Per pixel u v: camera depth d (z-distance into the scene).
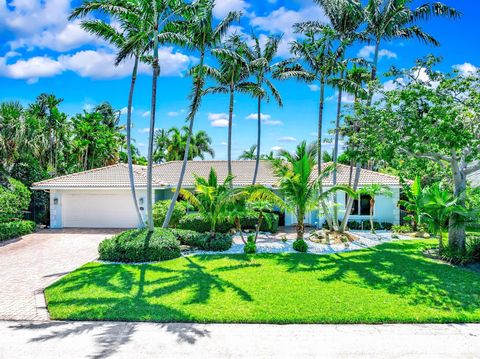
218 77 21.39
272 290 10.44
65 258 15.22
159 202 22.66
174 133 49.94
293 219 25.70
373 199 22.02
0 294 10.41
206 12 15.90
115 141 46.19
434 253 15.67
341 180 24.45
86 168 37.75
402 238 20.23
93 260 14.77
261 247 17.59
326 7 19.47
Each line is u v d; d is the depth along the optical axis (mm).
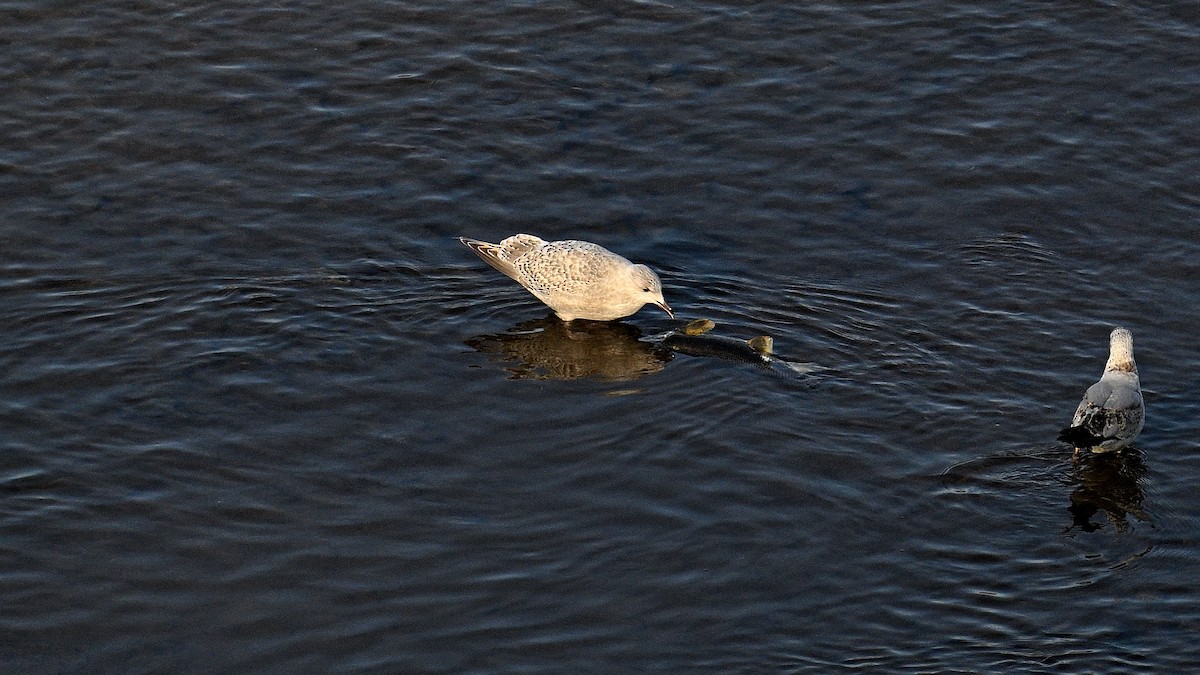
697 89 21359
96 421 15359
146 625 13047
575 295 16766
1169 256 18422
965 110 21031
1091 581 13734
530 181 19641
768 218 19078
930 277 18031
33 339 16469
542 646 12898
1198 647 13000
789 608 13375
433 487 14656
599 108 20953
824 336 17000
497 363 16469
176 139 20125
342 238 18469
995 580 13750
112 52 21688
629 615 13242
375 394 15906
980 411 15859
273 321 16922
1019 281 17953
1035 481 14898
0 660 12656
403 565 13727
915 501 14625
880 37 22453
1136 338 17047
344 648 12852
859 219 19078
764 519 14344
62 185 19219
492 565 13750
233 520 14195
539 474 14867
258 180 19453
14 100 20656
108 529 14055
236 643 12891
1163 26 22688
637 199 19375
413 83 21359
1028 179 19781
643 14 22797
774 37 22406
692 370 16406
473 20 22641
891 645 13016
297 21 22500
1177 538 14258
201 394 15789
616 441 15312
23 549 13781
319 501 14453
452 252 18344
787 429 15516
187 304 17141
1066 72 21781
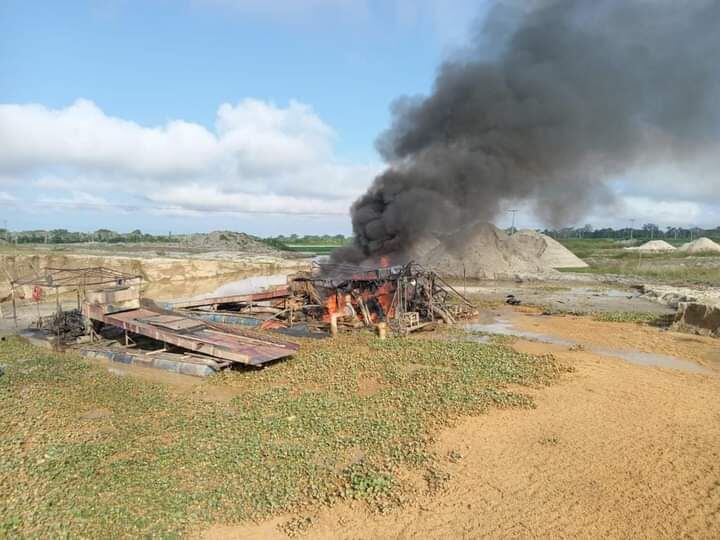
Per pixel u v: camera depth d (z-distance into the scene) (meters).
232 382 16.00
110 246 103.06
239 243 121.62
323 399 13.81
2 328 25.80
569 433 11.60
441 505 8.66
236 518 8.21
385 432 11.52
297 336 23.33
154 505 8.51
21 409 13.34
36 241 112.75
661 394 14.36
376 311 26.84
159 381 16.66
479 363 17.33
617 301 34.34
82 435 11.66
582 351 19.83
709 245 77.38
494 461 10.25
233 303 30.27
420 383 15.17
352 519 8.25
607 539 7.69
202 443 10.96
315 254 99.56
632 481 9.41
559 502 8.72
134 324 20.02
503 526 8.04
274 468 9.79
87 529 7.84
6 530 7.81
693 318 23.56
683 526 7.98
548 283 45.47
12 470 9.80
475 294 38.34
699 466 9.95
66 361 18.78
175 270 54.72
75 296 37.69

........

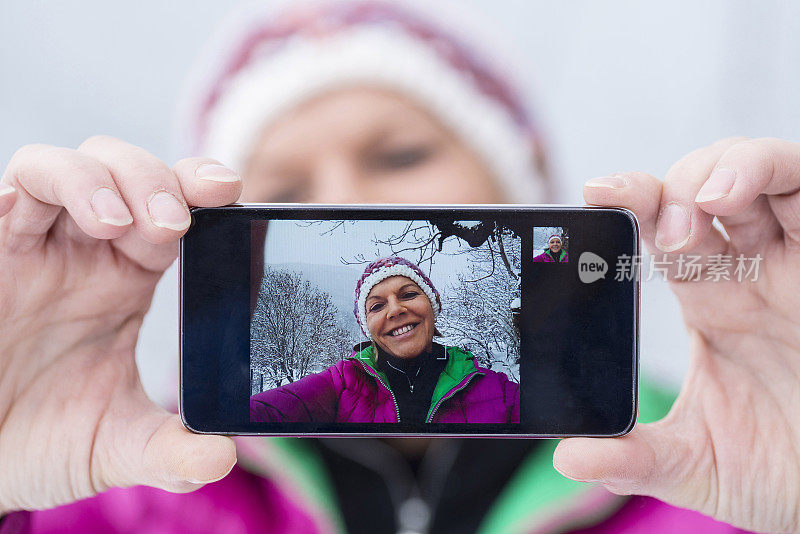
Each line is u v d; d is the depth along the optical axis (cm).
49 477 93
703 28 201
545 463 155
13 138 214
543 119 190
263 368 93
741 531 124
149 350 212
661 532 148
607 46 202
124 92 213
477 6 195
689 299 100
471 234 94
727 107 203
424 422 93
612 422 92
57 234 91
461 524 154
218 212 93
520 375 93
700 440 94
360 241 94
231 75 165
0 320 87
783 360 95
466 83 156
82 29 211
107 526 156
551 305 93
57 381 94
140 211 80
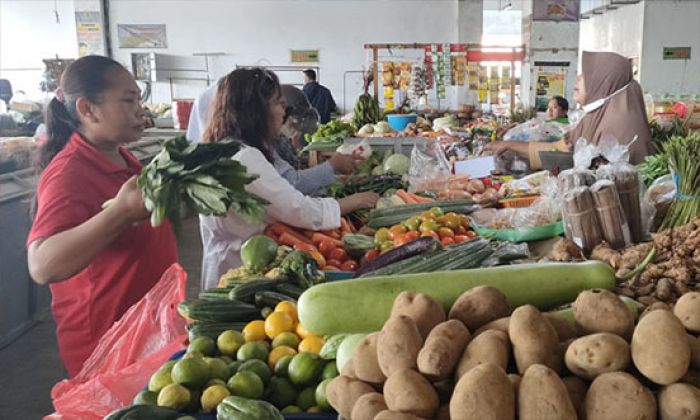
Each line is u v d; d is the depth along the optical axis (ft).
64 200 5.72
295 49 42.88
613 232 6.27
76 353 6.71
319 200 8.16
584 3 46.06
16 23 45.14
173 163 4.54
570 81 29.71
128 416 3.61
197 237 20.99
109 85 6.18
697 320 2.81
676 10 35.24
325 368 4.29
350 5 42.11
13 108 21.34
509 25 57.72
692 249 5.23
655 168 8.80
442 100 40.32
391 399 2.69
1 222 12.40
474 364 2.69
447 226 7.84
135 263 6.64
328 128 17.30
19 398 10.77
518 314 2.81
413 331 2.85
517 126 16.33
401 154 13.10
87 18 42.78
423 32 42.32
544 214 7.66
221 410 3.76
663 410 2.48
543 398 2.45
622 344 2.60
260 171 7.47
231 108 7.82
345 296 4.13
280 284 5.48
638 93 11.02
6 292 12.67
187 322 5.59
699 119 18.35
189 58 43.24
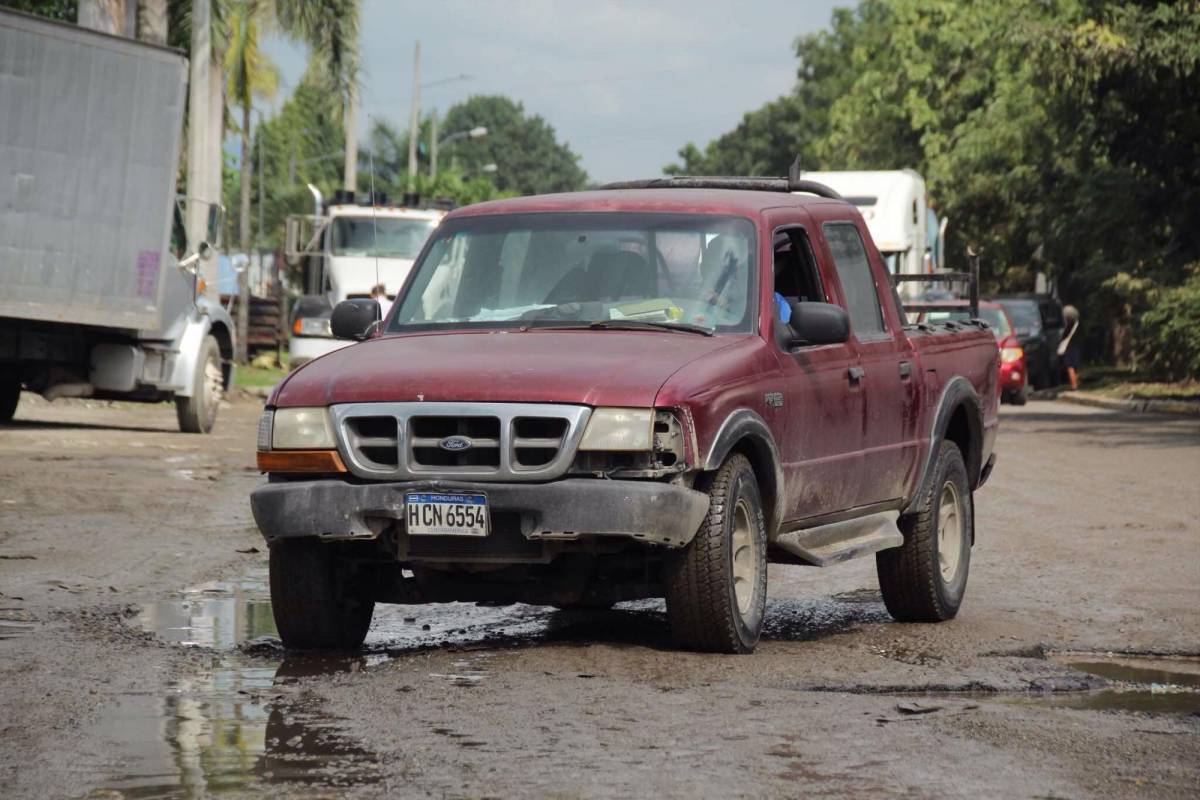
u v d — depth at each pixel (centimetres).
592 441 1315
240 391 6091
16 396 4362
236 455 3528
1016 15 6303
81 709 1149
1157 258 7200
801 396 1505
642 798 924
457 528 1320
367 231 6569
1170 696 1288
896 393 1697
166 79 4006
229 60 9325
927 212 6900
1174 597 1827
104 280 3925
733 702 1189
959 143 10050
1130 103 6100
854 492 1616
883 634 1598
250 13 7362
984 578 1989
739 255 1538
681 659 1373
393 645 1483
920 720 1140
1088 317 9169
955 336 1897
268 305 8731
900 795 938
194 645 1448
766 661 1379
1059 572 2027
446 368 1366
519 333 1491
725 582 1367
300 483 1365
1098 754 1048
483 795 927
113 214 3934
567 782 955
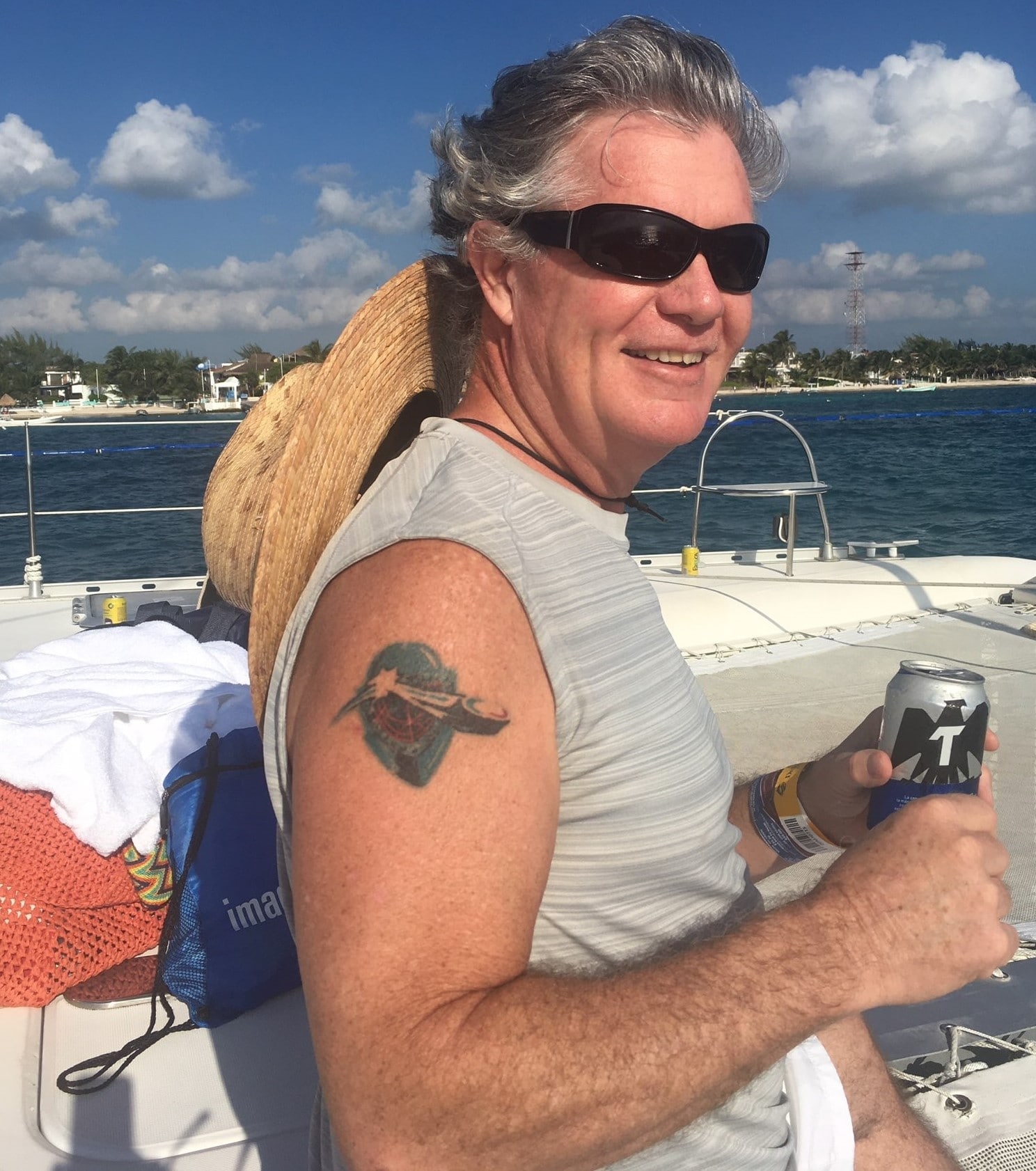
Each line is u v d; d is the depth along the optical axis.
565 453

........

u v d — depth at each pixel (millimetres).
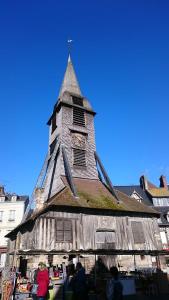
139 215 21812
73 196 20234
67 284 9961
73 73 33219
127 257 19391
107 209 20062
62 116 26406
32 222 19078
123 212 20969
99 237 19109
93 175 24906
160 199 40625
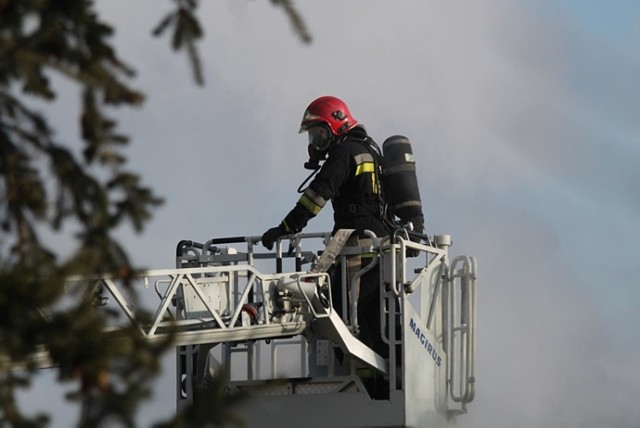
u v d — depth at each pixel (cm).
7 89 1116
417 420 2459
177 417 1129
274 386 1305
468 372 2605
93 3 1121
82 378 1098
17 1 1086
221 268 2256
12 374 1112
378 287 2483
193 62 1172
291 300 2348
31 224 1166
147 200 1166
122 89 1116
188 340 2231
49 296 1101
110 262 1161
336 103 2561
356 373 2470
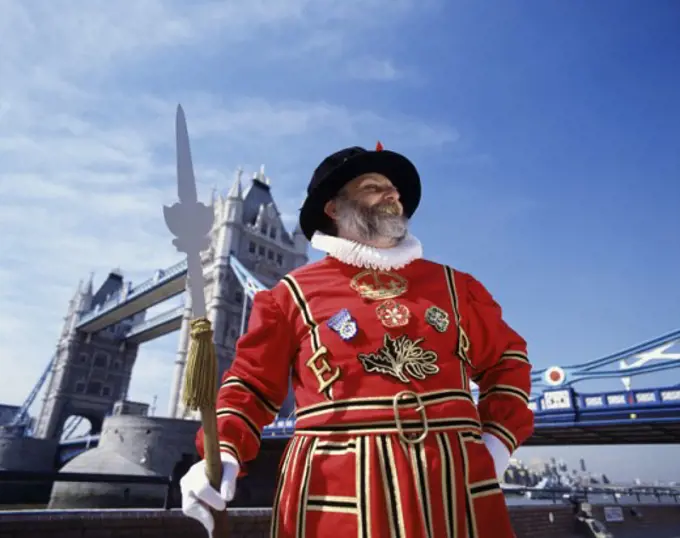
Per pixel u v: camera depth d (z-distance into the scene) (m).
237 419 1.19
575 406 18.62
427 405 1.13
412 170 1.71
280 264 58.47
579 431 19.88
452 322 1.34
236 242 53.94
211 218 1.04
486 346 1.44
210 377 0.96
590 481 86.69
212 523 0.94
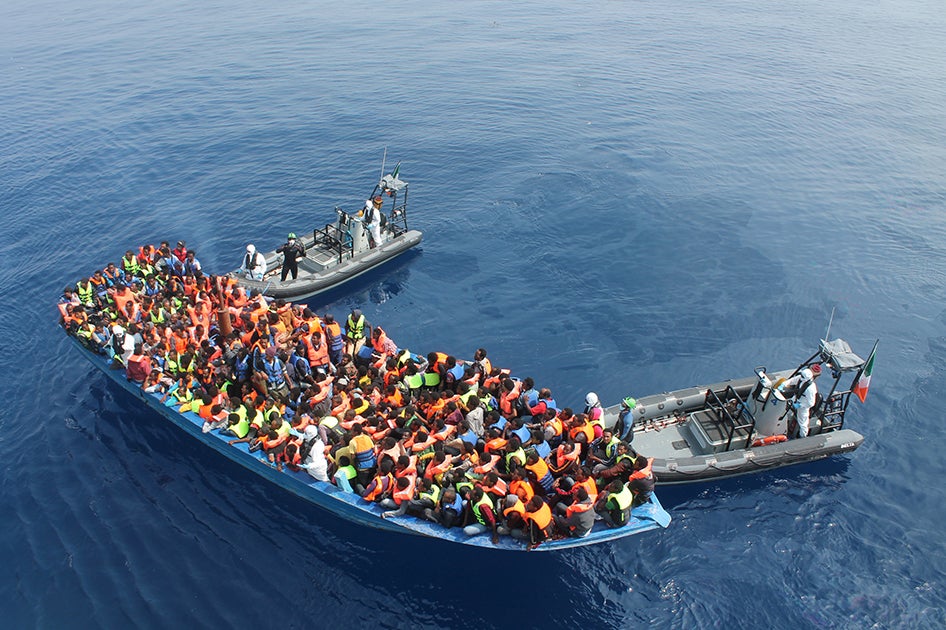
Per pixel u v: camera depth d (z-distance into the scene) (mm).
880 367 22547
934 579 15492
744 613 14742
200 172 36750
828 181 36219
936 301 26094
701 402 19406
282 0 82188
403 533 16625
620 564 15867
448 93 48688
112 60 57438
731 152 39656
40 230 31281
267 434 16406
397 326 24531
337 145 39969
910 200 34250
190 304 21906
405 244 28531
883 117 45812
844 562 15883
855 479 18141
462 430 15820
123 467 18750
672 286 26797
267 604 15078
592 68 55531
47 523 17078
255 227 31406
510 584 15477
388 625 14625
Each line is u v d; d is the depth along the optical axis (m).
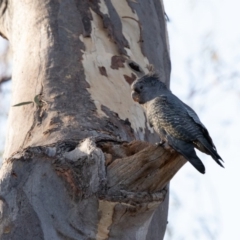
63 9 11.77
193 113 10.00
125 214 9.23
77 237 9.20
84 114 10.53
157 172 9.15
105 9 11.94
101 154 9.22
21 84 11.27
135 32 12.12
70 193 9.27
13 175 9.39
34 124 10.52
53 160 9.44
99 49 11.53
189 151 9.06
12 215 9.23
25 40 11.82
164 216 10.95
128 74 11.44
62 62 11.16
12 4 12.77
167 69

........

Set down, unchanged, only those lines above that fall between the line with "584 3 46.06" and the line with "474 364 2.69", the two end lines included.

* RESULT OF THE TASK:
584 3 46.06
16 23 45.14
173 163 4.54
570 81 29.71
128 416 3.61
197 237 20.99
109 85 6.18
697 320 2.81
676 10 35.24
325 368 4.29
350 5 42.11
13 108 21.34
509 25 57.72
692 249 5.23
655 168 8.80
442 100 40.32
391 399 2.69
1 222 12.40
474 364 2.69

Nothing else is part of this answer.